I am really too tired these days to write much, but I'll list out the books I've read so far this summer and some brief comments.

  • Laughter in the Dark (Nabokov) - I've commented on this one earlier. It's Nabokov's last book written in Russian, translated (of course) by N himself. How can you not love a book that begins: "Once upon a time there lived in Berlin, Germany, a man called Albinus. He was rich, respectable, happy; one day he abandoned his wife for the sake of a youthful mistress; he loved; was not loved; and his life ended in disaster."

  • Ethan Frome (Edith Wharton) - kind of nice? I wasn't in the mood for that whole gloomy New England life of misery business.
  • Pale Fire (Nabokov) - N messing with your mind and playing with the English language. A fun book.
  • Hitchhiker's Guide to the End of the Galaxy and Restaurant at the End of the Universe (Douglas Adams) - good, funny, but I would have enjoyed it more a couple of years ago.
  • Madame Bovary (Gustave Flaubert) - a nice read? For an 19th (?) century middle America version that is more obviously satirical, read Sinclair Lewis's Main Street.
  • Sons and Lovers (D. H. Lawrence) - you may know that I don't like Lawrence because he is a giant womanizer. I decided to give him a second (or maybe third) chance with this book because it's his most read, a staple of Modernist English literature, etc. etc. etc. Yeah, not impressed. The book (a semi-autobiographical work) talks about how all women in protagonist Paul Morel's life are in love with him. There is mother, whose life revolves around her love first Paul's older brother than for Paul himself. Then there is Miriam, based on Jessie something-or-other from Lawrence's real life, who hangs around Paul and hangs on his every word. (Real-life Jessie alleged never spoke to him again after reading his portrayal of her in this book. Good for her.)
  • Missing Mom (Joyce Carol Oates) - nice, but too contemporary for my tastes. :)
  • The Stranger (Camus) - a nice read? If you like that kind of depressing existentialist stuff. (I do.)

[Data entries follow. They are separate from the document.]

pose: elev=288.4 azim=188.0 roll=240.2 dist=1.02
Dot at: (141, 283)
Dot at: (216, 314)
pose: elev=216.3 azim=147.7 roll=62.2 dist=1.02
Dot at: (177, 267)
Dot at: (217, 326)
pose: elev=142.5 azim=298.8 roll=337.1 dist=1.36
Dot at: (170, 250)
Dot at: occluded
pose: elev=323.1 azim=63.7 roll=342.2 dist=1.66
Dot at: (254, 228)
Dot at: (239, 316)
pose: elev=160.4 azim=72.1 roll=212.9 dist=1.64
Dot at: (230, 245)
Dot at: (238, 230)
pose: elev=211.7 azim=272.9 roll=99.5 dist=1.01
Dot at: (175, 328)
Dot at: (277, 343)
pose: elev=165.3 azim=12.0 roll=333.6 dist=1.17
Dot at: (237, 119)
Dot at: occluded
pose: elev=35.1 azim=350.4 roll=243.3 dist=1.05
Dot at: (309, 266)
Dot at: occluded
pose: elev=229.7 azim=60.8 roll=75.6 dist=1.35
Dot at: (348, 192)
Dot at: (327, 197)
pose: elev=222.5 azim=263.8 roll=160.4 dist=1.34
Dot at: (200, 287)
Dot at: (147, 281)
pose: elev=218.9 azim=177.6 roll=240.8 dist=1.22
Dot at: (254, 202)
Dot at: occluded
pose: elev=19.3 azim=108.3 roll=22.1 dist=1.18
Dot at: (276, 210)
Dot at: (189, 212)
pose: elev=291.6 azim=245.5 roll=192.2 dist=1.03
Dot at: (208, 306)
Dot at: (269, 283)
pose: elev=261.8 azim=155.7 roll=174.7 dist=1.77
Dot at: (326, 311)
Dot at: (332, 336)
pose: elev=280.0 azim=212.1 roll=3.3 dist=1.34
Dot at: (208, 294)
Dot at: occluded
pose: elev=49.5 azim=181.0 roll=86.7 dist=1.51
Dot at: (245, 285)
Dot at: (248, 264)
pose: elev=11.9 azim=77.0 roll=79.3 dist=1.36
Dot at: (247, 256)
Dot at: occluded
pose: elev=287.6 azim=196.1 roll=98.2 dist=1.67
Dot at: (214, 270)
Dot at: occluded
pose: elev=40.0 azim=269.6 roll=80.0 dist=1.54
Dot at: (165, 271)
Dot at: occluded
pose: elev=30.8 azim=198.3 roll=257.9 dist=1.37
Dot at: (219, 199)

  • Confessions (Saint Augustine) - inspired to read this because my friend Liz is getting married in St. Augustine's church, I discovered this is quite a fascinating book. (I'm not very far into it yet.) Especially considering this was written in 400 AD or something like that, Augustine is quite the modern saint. Confessions is addressed to God and goes through Augustine's life. T.S. Eliot and James Joyce were two modern writers Augustine influence. Here is a great passage: "I came to Carthage, where a caldron of unholy loves was seething and bubbling all around me. I was not in love as yet, but I was in love with love; and, from a hidden hunger, I hated myself for not feeling more intensely a sense of hunger. I was looking for something to love, for I was in love with loving, and I hated security and a smooth way, free from snares. Within me I had a dearth of that inner food which is thyself, my God--although that dearth caused me no hunger."